A thorough study of the province isn’t complete without mentioning General Emilio Aguinaldo. After the death of his first wife, Hilaria del Rosario, he married Maria Agoncillo who brought with her an entourage from Taal, Batangas as well as the recipe for the dish. What made it different from the traditional adobong dilaw in Batangas is the use of patis alamang to add to the linamnam factor to the meat and neutralize the acidity of the vinegar. As for the former president’s contribution to Cavite cuisine, he propagated the production of tanglad (lemongrass), langkawas (galangal), alugbati (Malabar spinach), and batuan in Cavite. These are popular spices and condiments in Negros and Iloilo where most of his household staff came from.

CAVITE CUISINE WAS GREATLY SHAPED BY THE GALLEON TRADE

“Within 1565 and 1815, commercial activity in colonial Cavite was one of the most cosmopolitan in the world. Galleons from Acapulco would weigh anchor in Cavite—near Cañacao Bay—before consigning cargoes to the aduana.” Chinese merchants would also dock near the bay to trade rice, silk, ballast, pottery, and cheap labor in exchange for precious Mexican silver. Salt beds were also introduced in Cavite, which became of use during the Galleon Trade. Meso-American traded goods such as peanut, chili pepper, cacao, camote, potato, calabaza, guyabano, achuete, anonas, corn, and pineapple have been made available in the markets of the province whenever in season. It is believed that quesillo (kesong puti) was also brought into Cavite by the Mexicans thanks to the Galleon Trade.

[Rows]

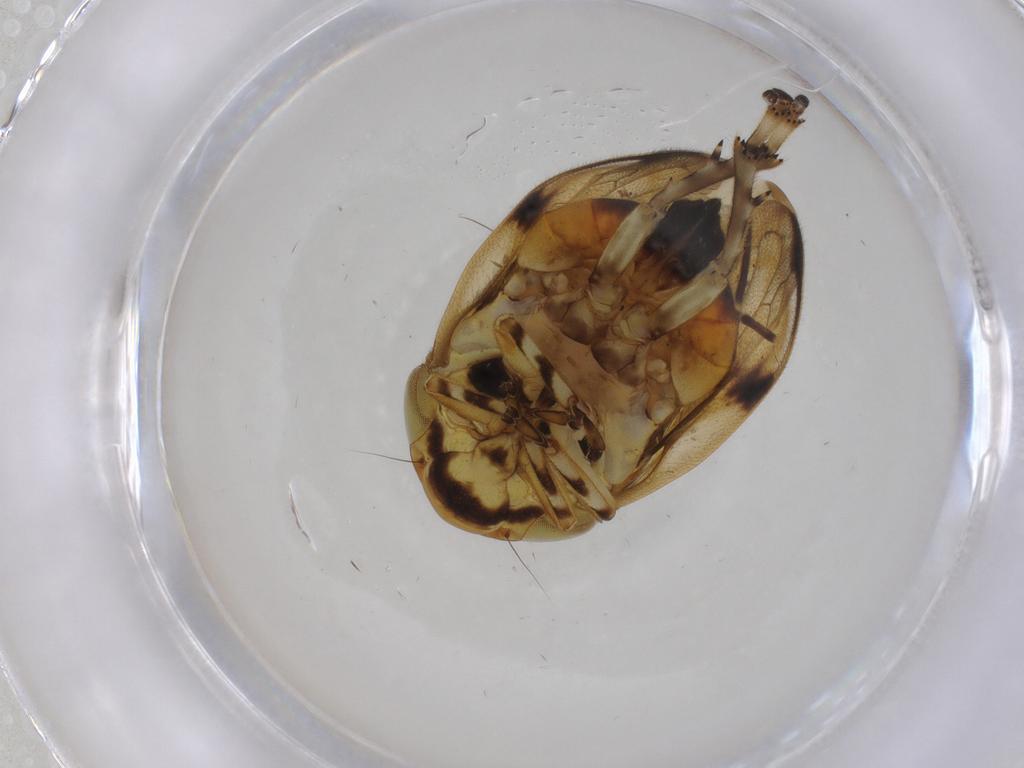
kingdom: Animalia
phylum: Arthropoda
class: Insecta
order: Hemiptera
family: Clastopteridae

---

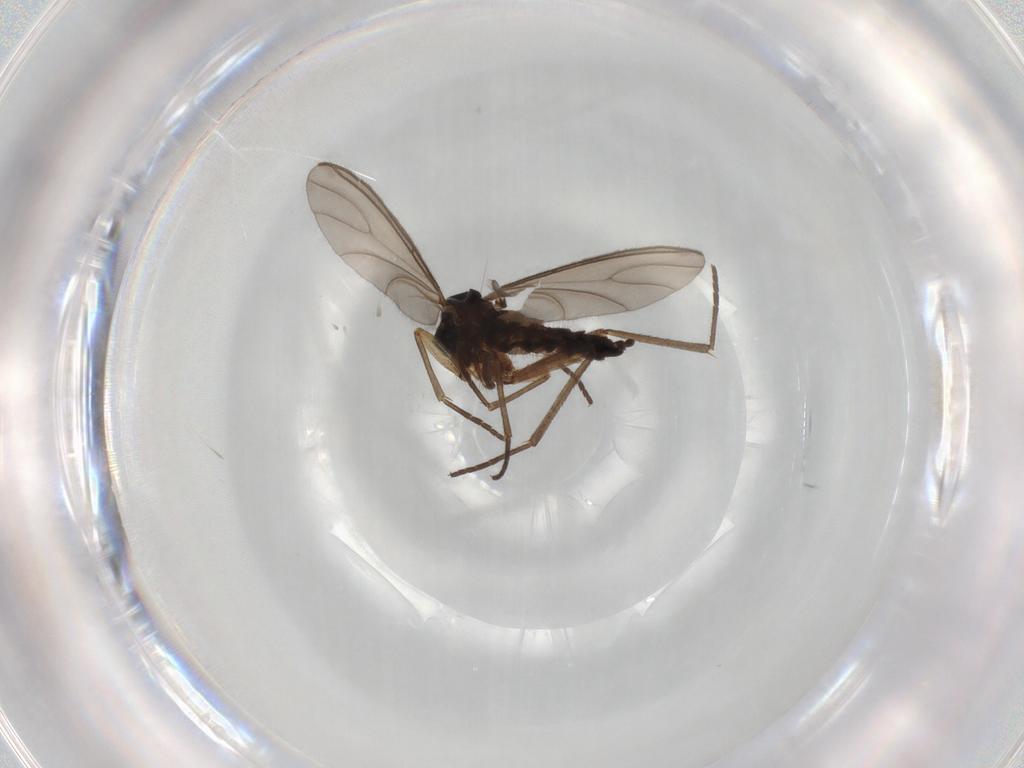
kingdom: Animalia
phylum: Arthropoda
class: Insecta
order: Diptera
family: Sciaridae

==

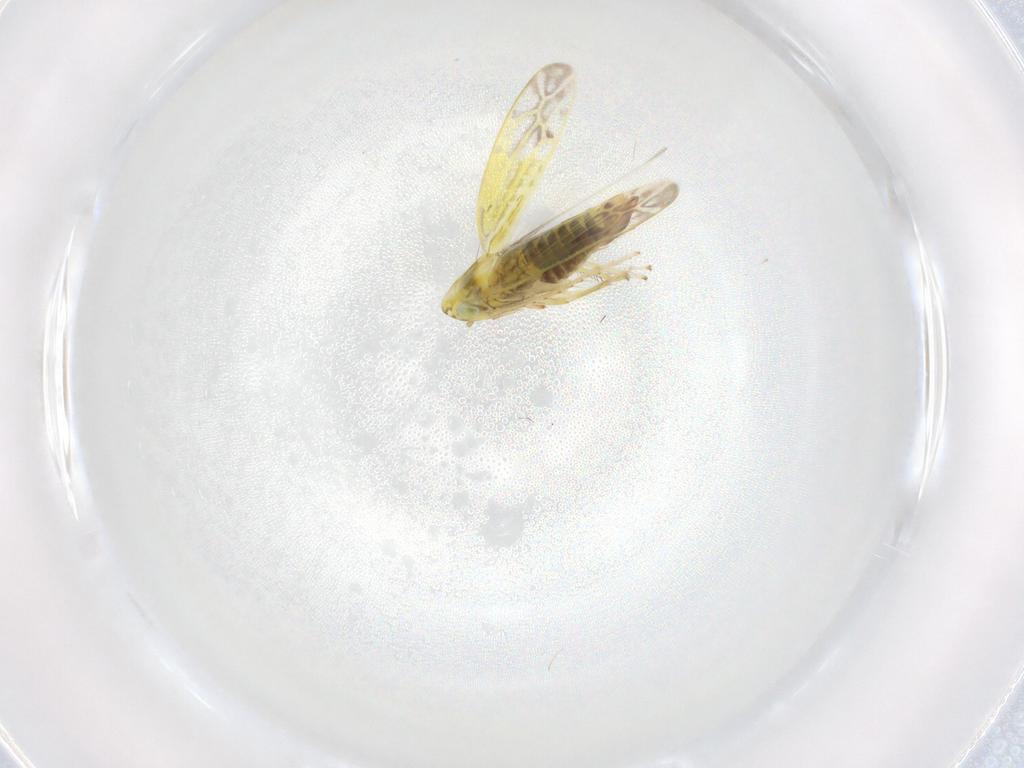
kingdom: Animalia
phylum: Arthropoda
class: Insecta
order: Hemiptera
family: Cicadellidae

[Short problem 1] In the passage on Cavite cuisine, which four plants did General Emilio Aguinaldo promote the production of in Cavite?
[Short problem 2] Summarize the passage on Cavite cuisine in two sentences.
[Short problem 3]
Using the passage on Cavite cuisine, decide whether each statement agrees with it, answering yes or no and quoting the words that settle it.
(a) Hilaria del Rosario was Aguinaldo's second wife.
(b) Chinese merchants traded rice and silk for Mexican silver.
(c) Most of Aguinaldo's household staff came from Batangas.

[Solution 1] Tanglad (lemongrass), langkawas (galangal), alugbati (Malabar spinach), and batuan.

[Solution 2] Maria Agoncillo, General Emilio Aguinaldo's second wife, brought an entourage and a recipe from Taal, Batangas, and Aguinaldo propagated lemongrass, galangal, Malabar spinach, and batuan in Cavite. Cavite cuisine was also greatly shaped by the Galleon Trade, which between 1565 and 1815 made the province's commerce highly cosmopolitan and brought Meso-American goods, and reportedly quesillo, to its markets.

[Solution 3]
(a) No: "After the death of his first wife, Hilaria del Rosario, he married Maria Agoncillo"
(b) Yes: "Chinese merchants would also dock near the bay to trade rice, silk, ballast, pottery, and cheap labor in exchange for precious Mexican silver."
(c) No: "These are popular spices and condiments in Negros and Iloilo where most of his household staff came from."